Segment Open

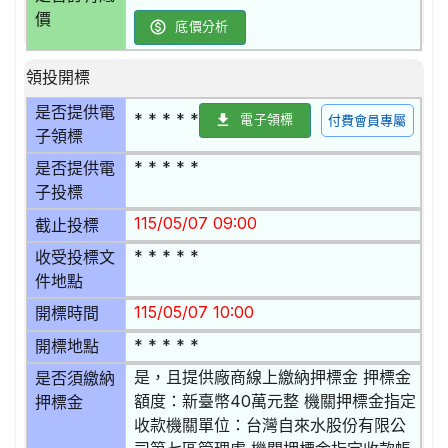
價
底價分析
領投開標
是否提供電
* * * * *
電子領標
付費會員專屬
子領標
* * * * *
是否提供電
子投標
115/05/07 09:00
截止投標
* * * * *
收受投標文
件地點
115/05/07 10:00
開標時間
* * * * *
開標地點
是，且提供廠商線上繳納押標金 押標金
是否須繳納
額度：新臺幣40萬元整 機關押標金指定
押標金
收款機關單位：台灣自來水股份有限公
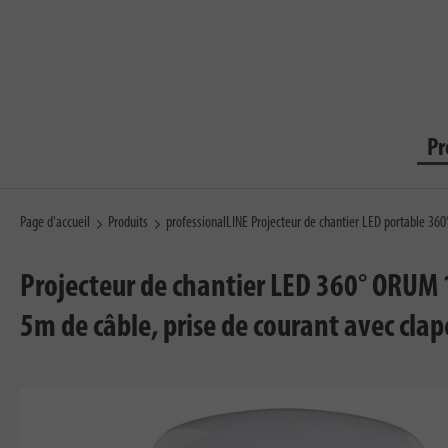
Pr
Page d'accueil
Produits
professionalLINE Projecteur de chantier LED portable 
Projecteur de chantier LED 360° ORUM 
5m de câble, prise de courant avec cla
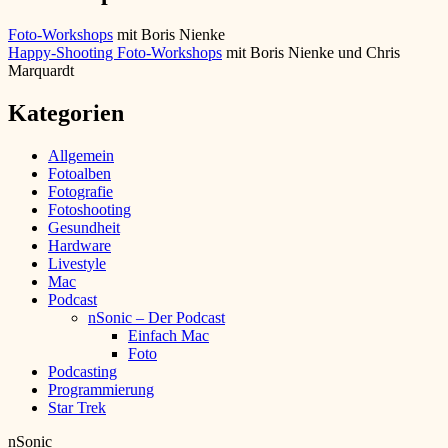
Foto-Workshops
mit Boris Nienke
Happy-Shooting Foto-Workshops
mit Boris Nienke und Chris
Marquardt
Kategorien
Allgemein
Fotoalben
Fotografie
Fotoshooting
Gesundheit
Hardware
Livestyle
Mac
Podcast
nSonic – Der Podcast
Einfach Mac
Foto
Podcasting
Programmierung
Star Trek
nSonic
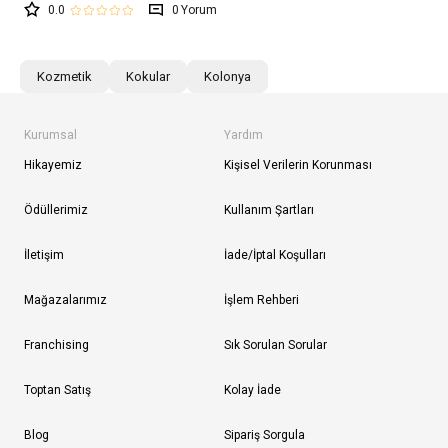
0.0
0
Kozmetik
Kokular
Kolonya
Kurumsal
Yardım
Hikayemiz
Kişisel Verilerin Korunması
Ödüllerimiz
Kullanım Şartları
İletişim
İade/İptal Koşulları
Mağazalarımız
İşlem Rehberi
Franchising
Sık Sorulan Sorular
Toptan Satış
Kolay İade
Blog
Sipariş Sorgula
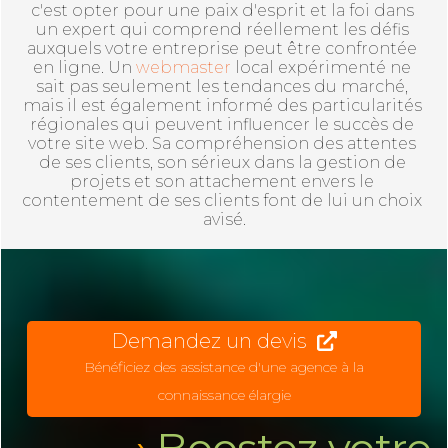
c'est opter pour une paix d'esprit et la foi dans 
un expert qui comprend réellement les défis 
auxquels votre entreprise peut être confrontée 
en ligne. Un 
webmaster
 local expérimenté ne 
sait pas seulement les tendances du marché, 
mais il est également informé des particularités 
régionales qui peuvent influencer le succès de 
votre site web. Sa compréhension des attentes 
de ses clients, son sérieux dans la gestion de 
projets et son attachement envers le 
contentement de ses clients font de lui un choix 
avisé.
Demandez un devis
Bénéficiez des assistance d'une agence à la
connaissance élargie
Boostez votre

Segment Closed

§ **What to do**: In the answer, the entries must appear exactly as above, without the images.

§ **Answer section**:
價
底價分析
領投開標
是否提供電
* * * * *
電子領標
付費會員專屬
子領標
* * * * *
是否提供電
子投標
115/05/07 09:00
截止投標
* * * * *
收受投標文
件地點
115/05/07 10:00
開標時間
* * * * *
開標地點
是，且提供廠商線上繳納押標金 押標金
是否須繳納
額度：新臺幣40萬元整 機關押標金指定
押標金
收款機關單位：台灣自來水股份有限公
Pr
Page d'accueil
Produits
professionalLINE Projecteur de chantier LED portable 
Projecteur de chantier LED 360° ORUM 
5m de câble, prise de courant avec cla
Foto-Workshops
mit Boris Nienke
Happy-Shooting Foto-Workshops
mit Boris Nienke und Chris
Marquardt
Kategorien
Allgemein
Fotoalben
Fotografie
Fotoshooting
Gesundheit
Hardware
Livestyle
Mac
Podcast
nSonic – Der Podcast
Einfach Mac
Foto
Podcasting
Programmierung
Star Trek
nSonic
0.0
0
Kozmetik
Kokular
Kolonya
Kurumsal
Yardım
Hikayemiz
Kişisel Verilerin Korunması
Ödüllerimiz
Kullanım Şartları
İletişim
İade/İptal Koşulları
Mağazalarımız
İşlem Rehberi
Franchising
Sık Sorulan Sorular
Toptan Satış
Kolay İade
Blog
Sipariş Sorgula
c'est opter pour une paix d'esprit et la foi dans 
un expert qui comprend réellement les défis 
auxquels votre entreprise peut être confrontée 
en ligne. Un 
webmaster
 local expérimenté ne 
sait pas seulement les tendances du marché, 
mais il est également informé des particularités 
régionales qui peuvent influencer le succès de 
votre site web. Sa compréhension des attentes 
de ses clients, son sérieux dans la gestion de 
projets et son attachement envers le 
contentement de ses clients font de lui un choix 
avisé.
Demandez un devis
Bénéficiez des assistance d'une agence à la
connaissance élargie
Boostez votre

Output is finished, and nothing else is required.